To find out more about how PB&J can save the world, check out the PB&J Campaign. They're trying to spread the message that replacing meat-based meals with PB&J (or any vegetarian or vegan dish) significantly reduces your carbon footprint. And if you're feeling so inclined, take the PB&J pledge. It's a simple step you can take to leave the world a better place.

my own private omnivore's dilemma

It can be tough being an omnivore these days -- but it's not hopeless. Even before reading Michael Pollan's The Omnivore's Dilemma, I considered the impact of my culinary choices and thought of myself as a responsible eater. Buying from the farmer's market when I could, buying organic as much as possible, eating what I thought was meat from humanely treated animals (it's not always so easy to tell, sometimes you've got to take a leap of faith).

But since reading the book, I've made another change to my diet. I'm only eating grass-fed beef. If you don't plan on reading the book, trust me, grass-fed is not only healthier, it's easier on the animal (they really can't digest corn, which is what they're fed the bulk of their penned-up lives), and the environment -- especially if the beeves (yes, in farmer's parlance that's plural for beef) are pasture fed.

So this past Saturday my boyfriend and I went to a BBQ and brought our own hot dogs to accommodate for this new eating choice (see above). They were Applegate Farms Organic Grass-fed Hot Dogs (can't ya just picture pastures full of hot dogs grazing on grass?), and they were pretty damn tasty. We got them at our local Fairway supermarket. They may be available at your local grocer. You can also buy 'em on their site.

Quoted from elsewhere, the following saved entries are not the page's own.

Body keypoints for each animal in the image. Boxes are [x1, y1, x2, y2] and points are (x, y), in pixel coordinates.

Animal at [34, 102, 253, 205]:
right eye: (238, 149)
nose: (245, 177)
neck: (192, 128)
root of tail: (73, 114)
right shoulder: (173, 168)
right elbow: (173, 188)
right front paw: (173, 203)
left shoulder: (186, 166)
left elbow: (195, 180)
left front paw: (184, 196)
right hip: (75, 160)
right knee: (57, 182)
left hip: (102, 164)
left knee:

On to a different animal. The pig. I love pigs. They're so cute, and so tasty! (Sorry to the vegetarians reading this post. I think I felt a collective cringe and sigh from you.) I don't eat pork that often, but when I do, I'd prefer one that's had a relatively happy life. So we turn to Niman Ranch for their quality products. And they're pork bratwursts are even more delicious than the aforementioned hot dogs. A slight spicy bite from the ginger and spices, and like they say on their site, they're great on a roll with mustard.

You can get Niman Ranch products on their site, and sometimes on Amazon. You might be able to get them at your local Whole Foods or other supermarkets. And if you live in NYC, they're available at Fairway.